Além do mais, o especialista vê perspectivas para um maior desenvolvimento da cooperação entre os dois grandes países com economias complexas e diversificadas, apesar das dificuldades que enfrenta o comércio mútuo devido a restrições tarifárias e não tarifárias.
“Ao longo dos anos 2000, nossa interação cresceu, mas se tornou muito mais complexa. Hoje, ambos os países não se encontram nas melhores condições econômicas, e isso inevitavelmente leva a uma recessão localizada na interação econômica.”
Porém, Razumovsky acredita que essas dificuldades são temporárias. Na opinião do diretor, as principais perspectivas nas relações russo-brasileiras estão relacionadas à cooperação tecnológica, já que há exemplos de cooperação bem-sucedida na indústria aeronáutica: o diretor relembra a ajuda dos engenheiros russos no desenvolvimento da futura geração de aeronaves da Embraer.
© FOLHAPRESS / LUCAS LACAZ RUIZFábrica da Embraer em São José dos Campos, interior de São Paulo.
Adicionalmente, segundo Rasumovsky, há perspectivas para cooperação em esferas tais como o espaço, transporte, indústria energética e nuclear.
Outro tema muito promissor é o das TI, acredita ele. “O Brasil está passando por uma revolução digital definitiva, mostrando taxas de crescimento muito altas e um enorme potencial de lucro para os que participam desses projetos”, afirmou.
A razão principal para a possibilidade de tal cooperação é que a Rússia se esforça em construir relações pragmáticas sem viés ideológico, apesar de muitos estarem convencidos do contrário.
“Estou seguro de que a abordagem de nossos diplomatas nos permite construir relações mutuamente benéficas com qualquer elite brasileira, de qualquer espectro político”, expressa o diretor da instituição, nomeando, por isso, Jair Bolsonaro – político de direita – como “um parceiro interessante e promissor, apesar de ele ter uma postura totalmente diferente da dos governos de esquerda”.
O presidente Bolsonaro, conforme ele, também demonstra um “interesse sincero” no fortalecimento de laços econômicos com o Estado russo e na atração de investimentos e tecnologias.
Pandemia muda relações russo-brasileiras?

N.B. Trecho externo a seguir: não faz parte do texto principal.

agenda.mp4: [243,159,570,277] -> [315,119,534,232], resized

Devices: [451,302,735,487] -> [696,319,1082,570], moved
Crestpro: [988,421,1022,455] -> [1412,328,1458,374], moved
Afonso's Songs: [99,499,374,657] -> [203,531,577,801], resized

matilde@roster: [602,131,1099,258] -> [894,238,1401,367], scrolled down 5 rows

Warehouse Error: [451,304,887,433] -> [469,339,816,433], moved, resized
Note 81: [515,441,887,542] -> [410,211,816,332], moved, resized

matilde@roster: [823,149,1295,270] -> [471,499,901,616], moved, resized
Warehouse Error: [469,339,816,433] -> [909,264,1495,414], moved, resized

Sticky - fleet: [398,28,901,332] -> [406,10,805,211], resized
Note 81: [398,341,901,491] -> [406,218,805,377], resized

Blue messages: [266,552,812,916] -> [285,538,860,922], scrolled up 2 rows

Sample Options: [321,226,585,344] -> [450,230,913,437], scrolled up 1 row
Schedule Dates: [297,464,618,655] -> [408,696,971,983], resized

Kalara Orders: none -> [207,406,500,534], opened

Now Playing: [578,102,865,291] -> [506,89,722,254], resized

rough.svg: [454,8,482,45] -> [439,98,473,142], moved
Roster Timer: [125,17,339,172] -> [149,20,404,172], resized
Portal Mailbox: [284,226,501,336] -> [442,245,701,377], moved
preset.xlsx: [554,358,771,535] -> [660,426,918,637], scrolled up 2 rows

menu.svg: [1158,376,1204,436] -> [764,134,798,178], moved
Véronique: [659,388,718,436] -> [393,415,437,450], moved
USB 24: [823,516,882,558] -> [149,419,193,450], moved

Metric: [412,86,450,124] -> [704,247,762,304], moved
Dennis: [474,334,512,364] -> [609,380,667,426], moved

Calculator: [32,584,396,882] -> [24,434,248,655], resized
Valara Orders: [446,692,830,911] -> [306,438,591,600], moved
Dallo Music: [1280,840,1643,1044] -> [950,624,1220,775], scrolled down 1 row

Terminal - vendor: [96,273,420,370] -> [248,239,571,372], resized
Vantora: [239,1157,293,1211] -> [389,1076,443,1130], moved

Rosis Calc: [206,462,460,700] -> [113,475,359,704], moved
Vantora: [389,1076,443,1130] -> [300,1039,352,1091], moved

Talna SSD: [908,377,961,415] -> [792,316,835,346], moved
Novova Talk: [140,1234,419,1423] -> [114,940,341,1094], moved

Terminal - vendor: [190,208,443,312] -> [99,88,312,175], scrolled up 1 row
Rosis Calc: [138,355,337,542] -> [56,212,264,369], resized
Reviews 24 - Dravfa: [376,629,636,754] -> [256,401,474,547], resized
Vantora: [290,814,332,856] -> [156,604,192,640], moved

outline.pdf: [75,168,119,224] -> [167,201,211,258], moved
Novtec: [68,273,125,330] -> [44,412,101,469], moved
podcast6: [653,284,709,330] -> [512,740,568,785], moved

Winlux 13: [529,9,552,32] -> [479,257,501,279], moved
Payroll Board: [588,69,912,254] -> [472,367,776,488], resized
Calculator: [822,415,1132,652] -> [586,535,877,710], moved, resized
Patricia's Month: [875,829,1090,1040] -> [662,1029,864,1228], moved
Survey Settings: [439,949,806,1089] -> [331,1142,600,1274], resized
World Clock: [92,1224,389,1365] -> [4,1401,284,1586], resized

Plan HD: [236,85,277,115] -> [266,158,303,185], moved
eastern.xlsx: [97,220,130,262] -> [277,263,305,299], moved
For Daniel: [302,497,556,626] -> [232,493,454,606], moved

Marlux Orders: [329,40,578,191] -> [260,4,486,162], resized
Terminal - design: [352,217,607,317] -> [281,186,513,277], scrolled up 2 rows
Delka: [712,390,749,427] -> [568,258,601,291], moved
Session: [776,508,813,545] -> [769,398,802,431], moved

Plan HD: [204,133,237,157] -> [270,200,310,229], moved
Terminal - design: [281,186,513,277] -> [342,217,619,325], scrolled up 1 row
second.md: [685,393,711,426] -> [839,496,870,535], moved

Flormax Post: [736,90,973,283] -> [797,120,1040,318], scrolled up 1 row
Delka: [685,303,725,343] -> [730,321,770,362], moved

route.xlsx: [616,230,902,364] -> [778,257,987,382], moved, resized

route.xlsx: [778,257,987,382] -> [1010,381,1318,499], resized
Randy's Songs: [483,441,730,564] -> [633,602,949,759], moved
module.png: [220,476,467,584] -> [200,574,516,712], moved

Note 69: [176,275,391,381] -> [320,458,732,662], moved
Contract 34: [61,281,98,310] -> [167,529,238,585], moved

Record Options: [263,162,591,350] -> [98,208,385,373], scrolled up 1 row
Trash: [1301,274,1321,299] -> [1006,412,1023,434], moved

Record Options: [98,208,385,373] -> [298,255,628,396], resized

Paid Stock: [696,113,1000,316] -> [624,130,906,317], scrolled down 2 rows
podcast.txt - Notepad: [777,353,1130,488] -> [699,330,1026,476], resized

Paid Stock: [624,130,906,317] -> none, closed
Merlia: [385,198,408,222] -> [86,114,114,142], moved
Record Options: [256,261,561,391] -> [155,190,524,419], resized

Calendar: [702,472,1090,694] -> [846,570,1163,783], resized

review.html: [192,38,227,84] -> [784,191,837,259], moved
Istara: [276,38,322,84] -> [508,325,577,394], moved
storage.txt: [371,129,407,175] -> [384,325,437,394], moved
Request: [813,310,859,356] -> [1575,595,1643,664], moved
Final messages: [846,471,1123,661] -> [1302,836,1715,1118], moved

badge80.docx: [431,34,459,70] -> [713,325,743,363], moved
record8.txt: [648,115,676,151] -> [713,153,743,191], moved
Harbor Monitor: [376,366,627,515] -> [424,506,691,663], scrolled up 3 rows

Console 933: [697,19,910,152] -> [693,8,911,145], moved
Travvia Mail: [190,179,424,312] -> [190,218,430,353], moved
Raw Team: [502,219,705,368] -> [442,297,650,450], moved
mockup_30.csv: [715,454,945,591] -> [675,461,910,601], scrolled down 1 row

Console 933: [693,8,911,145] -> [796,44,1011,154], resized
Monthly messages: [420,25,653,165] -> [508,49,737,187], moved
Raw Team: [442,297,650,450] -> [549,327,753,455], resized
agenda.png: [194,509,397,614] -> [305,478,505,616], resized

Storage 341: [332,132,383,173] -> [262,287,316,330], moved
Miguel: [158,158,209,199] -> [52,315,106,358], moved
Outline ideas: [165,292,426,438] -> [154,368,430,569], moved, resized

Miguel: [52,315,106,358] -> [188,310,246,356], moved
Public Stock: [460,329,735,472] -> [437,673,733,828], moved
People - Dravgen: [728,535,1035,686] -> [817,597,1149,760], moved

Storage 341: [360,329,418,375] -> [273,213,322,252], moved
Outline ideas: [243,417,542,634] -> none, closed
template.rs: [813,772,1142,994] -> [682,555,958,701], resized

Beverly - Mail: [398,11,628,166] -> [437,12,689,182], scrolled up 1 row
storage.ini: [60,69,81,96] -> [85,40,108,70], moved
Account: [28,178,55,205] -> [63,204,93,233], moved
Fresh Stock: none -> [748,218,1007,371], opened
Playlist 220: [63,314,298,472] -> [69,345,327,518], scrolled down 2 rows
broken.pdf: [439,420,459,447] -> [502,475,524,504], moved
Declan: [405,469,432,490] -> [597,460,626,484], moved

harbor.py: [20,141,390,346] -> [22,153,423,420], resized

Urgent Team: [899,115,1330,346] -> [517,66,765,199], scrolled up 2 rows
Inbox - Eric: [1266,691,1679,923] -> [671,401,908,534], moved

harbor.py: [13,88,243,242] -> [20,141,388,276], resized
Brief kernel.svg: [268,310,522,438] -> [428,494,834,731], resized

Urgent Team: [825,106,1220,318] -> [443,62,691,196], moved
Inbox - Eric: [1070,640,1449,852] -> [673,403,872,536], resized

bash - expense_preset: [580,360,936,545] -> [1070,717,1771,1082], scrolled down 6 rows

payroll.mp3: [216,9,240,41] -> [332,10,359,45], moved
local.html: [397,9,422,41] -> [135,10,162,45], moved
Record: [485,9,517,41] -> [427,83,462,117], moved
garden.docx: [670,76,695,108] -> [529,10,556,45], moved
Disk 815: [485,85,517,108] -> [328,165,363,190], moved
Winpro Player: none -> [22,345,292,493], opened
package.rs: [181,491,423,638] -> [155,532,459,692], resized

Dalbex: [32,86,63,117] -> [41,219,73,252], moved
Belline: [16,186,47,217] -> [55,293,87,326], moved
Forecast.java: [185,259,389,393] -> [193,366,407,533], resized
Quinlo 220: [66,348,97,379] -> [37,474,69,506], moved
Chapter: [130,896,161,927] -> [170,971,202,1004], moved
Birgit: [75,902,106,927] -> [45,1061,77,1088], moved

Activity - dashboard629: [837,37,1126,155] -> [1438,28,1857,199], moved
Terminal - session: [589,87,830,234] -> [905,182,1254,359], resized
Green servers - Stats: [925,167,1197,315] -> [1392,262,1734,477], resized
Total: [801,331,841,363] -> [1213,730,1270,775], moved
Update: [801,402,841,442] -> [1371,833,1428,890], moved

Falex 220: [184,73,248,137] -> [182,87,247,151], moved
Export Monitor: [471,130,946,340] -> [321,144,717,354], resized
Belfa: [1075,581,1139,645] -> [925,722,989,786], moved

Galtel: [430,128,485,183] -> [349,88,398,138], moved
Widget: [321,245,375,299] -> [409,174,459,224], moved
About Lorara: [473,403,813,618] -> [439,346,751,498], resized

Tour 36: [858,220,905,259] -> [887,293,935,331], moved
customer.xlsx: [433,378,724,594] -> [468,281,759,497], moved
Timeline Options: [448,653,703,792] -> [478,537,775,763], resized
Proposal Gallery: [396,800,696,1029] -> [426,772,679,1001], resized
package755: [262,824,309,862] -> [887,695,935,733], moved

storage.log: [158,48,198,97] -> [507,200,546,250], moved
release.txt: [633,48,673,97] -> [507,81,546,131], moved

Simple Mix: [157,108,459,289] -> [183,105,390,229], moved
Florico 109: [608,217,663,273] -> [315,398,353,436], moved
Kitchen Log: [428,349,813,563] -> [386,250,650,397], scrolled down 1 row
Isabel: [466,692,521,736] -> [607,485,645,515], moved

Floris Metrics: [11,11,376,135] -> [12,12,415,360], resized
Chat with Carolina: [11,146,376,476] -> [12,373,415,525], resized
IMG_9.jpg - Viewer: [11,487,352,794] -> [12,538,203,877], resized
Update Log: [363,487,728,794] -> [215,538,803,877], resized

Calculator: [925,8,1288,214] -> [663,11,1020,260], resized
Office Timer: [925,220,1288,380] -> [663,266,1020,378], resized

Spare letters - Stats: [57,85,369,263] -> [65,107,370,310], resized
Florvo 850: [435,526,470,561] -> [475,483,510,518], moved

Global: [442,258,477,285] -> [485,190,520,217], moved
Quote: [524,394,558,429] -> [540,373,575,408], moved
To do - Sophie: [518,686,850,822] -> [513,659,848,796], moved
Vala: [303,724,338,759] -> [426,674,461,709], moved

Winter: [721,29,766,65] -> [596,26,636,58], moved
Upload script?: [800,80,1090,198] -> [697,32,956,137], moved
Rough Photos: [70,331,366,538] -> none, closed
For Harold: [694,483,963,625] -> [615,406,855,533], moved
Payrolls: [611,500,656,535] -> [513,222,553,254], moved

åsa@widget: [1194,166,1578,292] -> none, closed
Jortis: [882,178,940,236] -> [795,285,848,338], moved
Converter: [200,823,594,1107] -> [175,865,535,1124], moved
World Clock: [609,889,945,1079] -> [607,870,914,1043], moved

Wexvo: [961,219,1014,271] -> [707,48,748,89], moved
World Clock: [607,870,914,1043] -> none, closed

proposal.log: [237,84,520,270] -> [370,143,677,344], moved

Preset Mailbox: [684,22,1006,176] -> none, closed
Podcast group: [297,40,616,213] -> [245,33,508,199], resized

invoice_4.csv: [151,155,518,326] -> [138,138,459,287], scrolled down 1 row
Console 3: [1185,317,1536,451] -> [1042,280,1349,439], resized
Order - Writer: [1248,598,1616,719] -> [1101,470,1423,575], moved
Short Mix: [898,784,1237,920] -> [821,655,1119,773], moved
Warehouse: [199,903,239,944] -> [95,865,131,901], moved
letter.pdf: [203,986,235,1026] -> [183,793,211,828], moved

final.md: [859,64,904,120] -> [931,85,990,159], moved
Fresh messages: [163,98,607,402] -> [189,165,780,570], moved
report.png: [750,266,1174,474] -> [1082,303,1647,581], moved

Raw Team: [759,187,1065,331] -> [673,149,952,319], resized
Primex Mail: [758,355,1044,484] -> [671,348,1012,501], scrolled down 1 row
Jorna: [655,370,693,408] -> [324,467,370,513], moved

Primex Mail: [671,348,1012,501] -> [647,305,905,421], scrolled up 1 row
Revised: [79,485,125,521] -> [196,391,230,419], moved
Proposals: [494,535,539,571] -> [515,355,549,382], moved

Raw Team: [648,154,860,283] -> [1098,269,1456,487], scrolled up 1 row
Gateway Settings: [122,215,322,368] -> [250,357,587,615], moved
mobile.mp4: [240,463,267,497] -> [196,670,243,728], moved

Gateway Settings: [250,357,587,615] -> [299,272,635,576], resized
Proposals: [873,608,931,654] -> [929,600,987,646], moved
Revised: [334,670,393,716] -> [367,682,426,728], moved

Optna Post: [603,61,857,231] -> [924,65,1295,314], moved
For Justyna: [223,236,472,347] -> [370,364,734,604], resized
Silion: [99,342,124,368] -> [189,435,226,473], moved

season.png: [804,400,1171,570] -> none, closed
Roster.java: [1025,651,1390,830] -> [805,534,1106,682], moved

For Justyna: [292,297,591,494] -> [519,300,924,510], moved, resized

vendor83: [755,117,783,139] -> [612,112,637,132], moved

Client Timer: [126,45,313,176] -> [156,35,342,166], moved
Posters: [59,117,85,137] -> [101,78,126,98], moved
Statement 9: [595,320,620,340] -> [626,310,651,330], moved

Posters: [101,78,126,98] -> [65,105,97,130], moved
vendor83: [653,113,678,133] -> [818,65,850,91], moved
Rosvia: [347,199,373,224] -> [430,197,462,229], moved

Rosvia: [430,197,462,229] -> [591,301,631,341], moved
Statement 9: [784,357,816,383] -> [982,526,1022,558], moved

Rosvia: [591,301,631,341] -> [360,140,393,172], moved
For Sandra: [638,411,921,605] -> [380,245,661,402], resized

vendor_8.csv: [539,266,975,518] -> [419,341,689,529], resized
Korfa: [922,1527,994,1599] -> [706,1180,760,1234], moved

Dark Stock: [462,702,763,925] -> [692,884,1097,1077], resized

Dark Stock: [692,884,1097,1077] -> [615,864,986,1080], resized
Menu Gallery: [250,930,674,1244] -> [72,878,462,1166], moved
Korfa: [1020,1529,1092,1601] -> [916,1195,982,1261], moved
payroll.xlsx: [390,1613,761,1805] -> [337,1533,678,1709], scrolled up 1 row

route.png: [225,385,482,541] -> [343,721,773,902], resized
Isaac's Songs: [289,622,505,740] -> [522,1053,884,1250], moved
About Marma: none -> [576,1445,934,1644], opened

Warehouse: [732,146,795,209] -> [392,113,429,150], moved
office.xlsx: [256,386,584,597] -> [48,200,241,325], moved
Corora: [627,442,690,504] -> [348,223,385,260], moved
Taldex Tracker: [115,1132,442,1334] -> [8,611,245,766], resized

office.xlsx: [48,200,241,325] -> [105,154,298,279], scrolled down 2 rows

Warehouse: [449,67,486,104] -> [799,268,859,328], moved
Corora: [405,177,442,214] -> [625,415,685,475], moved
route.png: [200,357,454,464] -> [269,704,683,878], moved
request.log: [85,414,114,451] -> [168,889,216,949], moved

Por incrível que pareça à primeira vista, a pandemia não dificultou significativamente a cooperação entre os dois países, afirma Razumovsky. Mesmo que a densidade de contatos humanos tenha diminuído, o comércio continua.
© AP PHOTO / ERALDO PERESJair Bolsonaro e Vladimir Putin se encontram durante a cúpula do BRICS, em Brasília.
Além do mais, no caso do Brasil surgiram novas áreas de cooperação antes inexistentes, especificamente, as relacionadas às vacinas.
O diretor aponta que o Brasil vai se converter em uma das bases de produção do imunizante russo Sputnik V. Ele reconhece, porém, que houve problemas com a autorização da vacina pela Anvisa, mas, de seu ponto de vista, existem mais dificuldades técnicas do que políticas.
“Surgirão parcerias que seguramente manterão o ritmo da cooperação após a pandemia”, concluiu ele, expressando a esperança de que a esfera médica permaneça na agenda de cooperação entre os dois países.